In the circumstances presented by the stipulated facts, we answer the reported question in the negative.

So ordered.


FOOTNOTES

[Note 1] The County Commissioners of Middlesex.

[Note 2] The other defendants are the Treasurer of the Commonwealth, the Chief Administrative Justice of the Trial Court, and the Chief Justices of the Superior Court Department, the District Court Department, and the Boston Municipal Court Department. The judicial defendants have taken no position on the reported question. The Attorney General has filed a brief in this court only on behalf of the Commissioner of Correction.

[Note 3] The reported question is:

"Does a Justice of the Superior Court, having sentenced a criminal defendant to confinement at Massachusetts Correctional Institution, Concord, or Massachusetts Correctional Institution, Walpole, for a term of more than two and one-half years, have the authority, in the absence of the approval of the sheriff, to order that defendant be held in the custody of the sheriff at the Middlesex County Jail and House of Correction at Billerica when no space is available at any state correctional facility?"

[Note 4] A single justice of this court has special authority under Mass.
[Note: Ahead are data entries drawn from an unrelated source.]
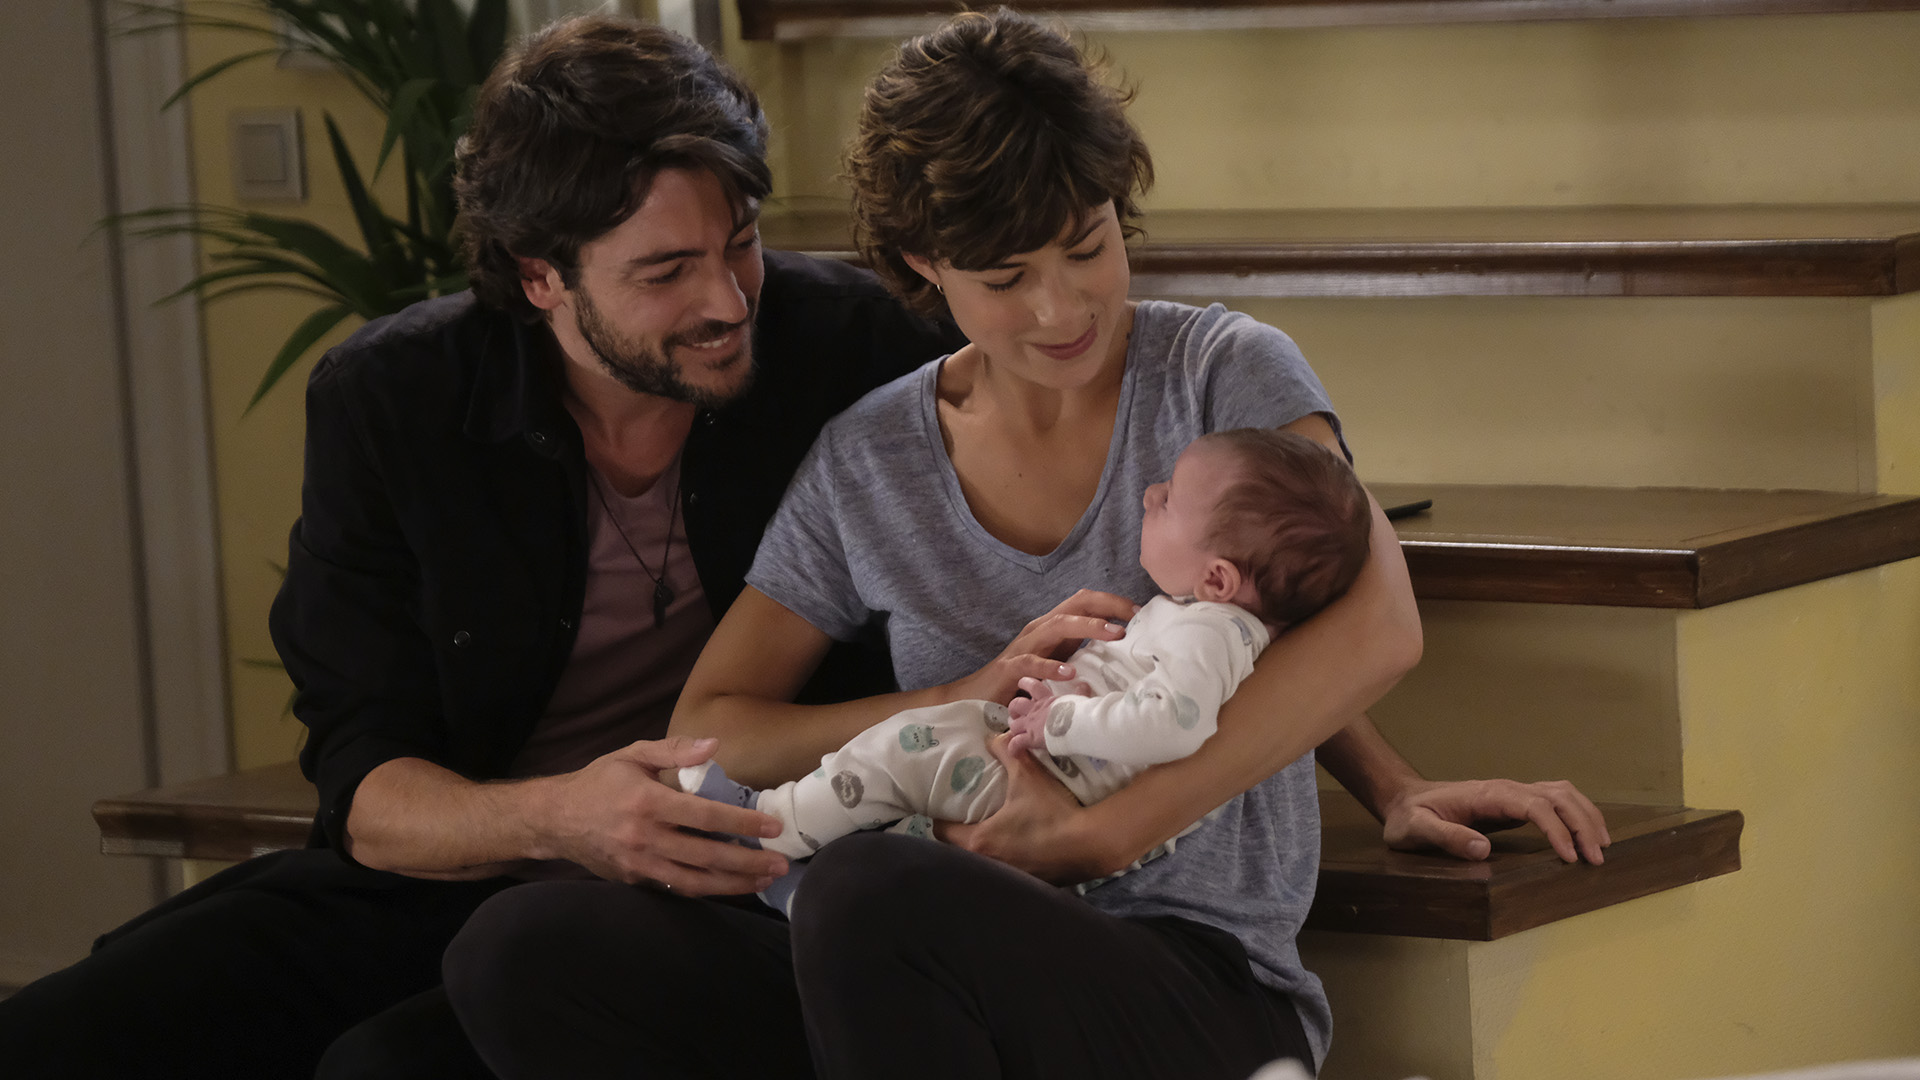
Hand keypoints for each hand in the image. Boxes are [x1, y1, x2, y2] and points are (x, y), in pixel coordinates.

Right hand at [542, 736, 791, 894]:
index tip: (773, 827)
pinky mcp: (634, 881)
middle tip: (781, 863)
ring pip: (694, 881)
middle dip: (748, 861)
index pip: (705, 815)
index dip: (742, 822)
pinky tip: (731, 887)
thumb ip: (675, 749)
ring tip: (764, 880)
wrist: (554, 820)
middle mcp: (645, 837)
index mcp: (647, 801)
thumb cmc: (598, 782)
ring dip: (733, 884)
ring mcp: (639, 864)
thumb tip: (715, 745)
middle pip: (706, 855)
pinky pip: (676, 889)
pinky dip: (706, 890)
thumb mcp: (632, 754)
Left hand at [937, 734, 1111, 884]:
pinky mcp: (1031, 884)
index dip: (942, 817)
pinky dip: (1011, 859)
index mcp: (979, 841)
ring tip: (995, 830)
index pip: (942, 832)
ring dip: (987, 849)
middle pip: (961, 849)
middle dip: (962, 833)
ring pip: (985, 863)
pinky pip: (1010, 872)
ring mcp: (1010, 878)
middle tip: (970, 814)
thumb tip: (993, 737)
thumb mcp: (1028, 775)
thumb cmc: (1052, 812)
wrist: (1092, 844)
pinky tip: (1022, 846)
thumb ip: (1007, 752)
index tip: (948, 806)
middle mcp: (988, 865)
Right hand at [939, 590, 1135, 704]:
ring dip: (1088, 627)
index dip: (1112, 602)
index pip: (1085, 602)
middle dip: (1107, 606)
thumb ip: (1081, 654)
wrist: (979, 697)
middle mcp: (1040, 629)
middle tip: (1134, 616)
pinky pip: (1032, 662)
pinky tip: (1070, 672)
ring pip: (1058, 625)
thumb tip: (1121, 655)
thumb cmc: (1024, 682)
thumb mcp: (1058, 664)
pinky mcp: (1011, 667)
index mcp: (1053, 627)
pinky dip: (1051, 665)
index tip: (1139, 613)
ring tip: (1114, 634)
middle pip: (1076, 604)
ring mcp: (1025, 646)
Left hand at [1006, 676, 1090, 754]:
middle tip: (1016, 712)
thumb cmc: (1080, 712)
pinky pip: (1016, 743)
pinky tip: (1015, 752)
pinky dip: (1014, 748)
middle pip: (1016, 704)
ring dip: (1014, 728)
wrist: (1078, 724)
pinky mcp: (1031, 738)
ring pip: (1014, 724)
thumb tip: (1083, 684)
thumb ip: (1080, 692)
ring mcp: (1031, 724)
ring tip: (1016, 732)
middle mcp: (1036, 710)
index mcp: (1047, 699)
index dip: (1026, 684)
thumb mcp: (1080, 699)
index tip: (1023, 683)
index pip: (1033, 686)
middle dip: (1014, 709)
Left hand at [1382, 777, 1611, 863]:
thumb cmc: (1408, 817)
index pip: (1533, 806)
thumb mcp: (1417, 829)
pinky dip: (1577, 813)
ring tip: (1601, 847)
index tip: (1569, 857)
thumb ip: (1446, 837)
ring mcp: (1512, 793)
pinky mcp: (1515, 803)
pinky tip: (1587, 833)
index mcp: (1486, 795)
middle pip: (1557, 796)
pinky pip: (1555, 801)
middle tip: (1596, 858)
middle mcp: (1505, 789)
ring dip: (1586, 816)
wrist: (1404, 800)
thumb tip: (1484, 849)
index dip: (1555, 829)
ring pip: (1562, 794)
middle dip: (1581, 824)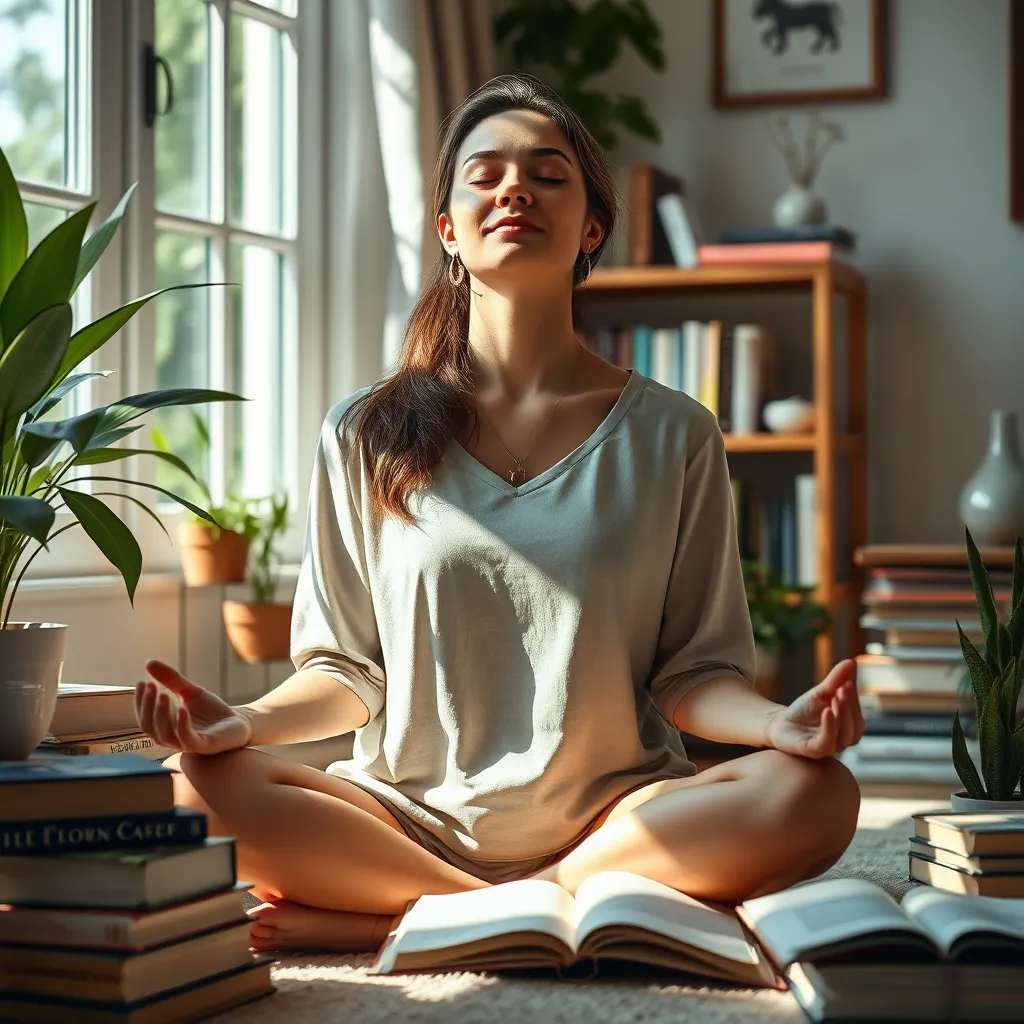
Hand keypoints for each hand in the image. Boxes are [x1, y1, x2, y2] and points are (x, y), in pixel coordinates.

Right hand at [136, 660, 252, 754]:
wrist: (239, 722)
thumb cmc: (212, 711)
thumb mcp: (190, 692)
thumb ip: (171, 680)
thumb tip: (148, 663)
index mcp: (166, 728)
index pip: (145, 719)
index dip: (141, 702)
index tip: (142, 682)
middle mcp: (172, 739)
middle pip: (151, 727)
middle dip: (148, 707)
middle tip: (151, 686)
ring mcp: (187, 744)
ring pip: (165, 734)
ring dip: (161, 714)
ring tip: (163, 695)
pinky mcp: (204, 746)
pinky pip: (188, 739)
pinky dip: (182, 725)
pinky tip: (182, 708)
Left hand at [764, 659, 864, 758]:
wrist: (779, 723)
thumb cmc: (804, 711)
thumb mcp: (821, 692)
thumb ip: (837, 679)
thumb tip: (852, 661)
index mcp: (847, 729)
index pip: (857, 716)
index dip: (854, 700)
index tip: (847, 683)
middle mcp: (841, 741)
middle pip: (854, 727)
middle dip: (849, 706)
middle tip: (842, 688)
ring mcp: (828, 748)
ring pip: (843, 736)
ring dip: (841, 715)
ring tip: (834, 697)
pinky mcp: (813, 751)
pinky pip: (826, 743)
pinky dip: (829, 727)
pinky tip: (826, 711)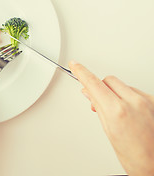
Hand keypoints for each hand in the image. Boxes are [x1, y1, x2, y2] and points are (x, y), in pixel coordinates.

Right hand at [69, 61, 153, 175]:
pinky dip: (128, 98)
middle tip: (97, 101)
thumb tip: (90, 94)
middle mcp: (134, 102)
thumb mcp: (109, 132)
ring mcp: (147, 101)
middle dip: (100, 88)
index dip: (82, 72)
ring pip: (122, 85)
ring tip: (118, 112)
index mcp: (118, 110)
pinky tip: (130, 112)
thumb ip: (99, 108)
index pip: (94, 83)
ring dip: (115, 93)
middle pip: (109, 81)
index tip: (75, 65)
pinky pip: (136, 91)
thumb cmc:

R. Civ. P. 64, 365 Mass. 831 (1974), to "reserve any question of law for consideration by the full court" and to "report so much of the case as is necessary for understanding the question reserved."

[Note 5] As of January 27, 1981, the Massachusetts Correctional Institution at Walpole had a rated capacity for 518 inmates and occupancy of 681 inmates. The Massachusetts Correctional Institution at Concord had a rated capacity of 245 inmates and occupancy of 439 inmates. On the same date, Statewide, county correctional facilities were 11% (278 inmates) over capacity.

[Note 6] For subsequent opinions discussing the inherent power of courts, see New Bedford Standard-Times Publishing Co. v. Clerk of the Third Dist. Court of Bristol, 377 Mass. 404 , 410-412 (1979) (statute limiting public access to alphabetical card index of criminal defendants does not involve the internal functioning of the judicial branch); Police Comm'r of Boston v. Municipal Court of the Dorchester Dist., 374 Mass. 640 , 664 (1978) (Juvenile Court judge has jurisdiction to order that certain police records concerning a juvenile be expunged in particular circumstances).

[Note 7] It has long been the practice to recognize that a sentence that departs from the sentence prescribed by the Legislature should be corrected on challenge by the prisoner. See Commonwealth v. Longval, 378 Mass. 246 , 252 (1979); Commonwealth v. Hayes, 372 Mass. 505 , 507-508 (1977); Commonwealth v. Conroy, 333 Mass. 751 , 756 (1956); Sennott's Case, 146 Mass. 489 , 493 (1888); Feeley's Case, 12 Cush. 598 , 599 (1853).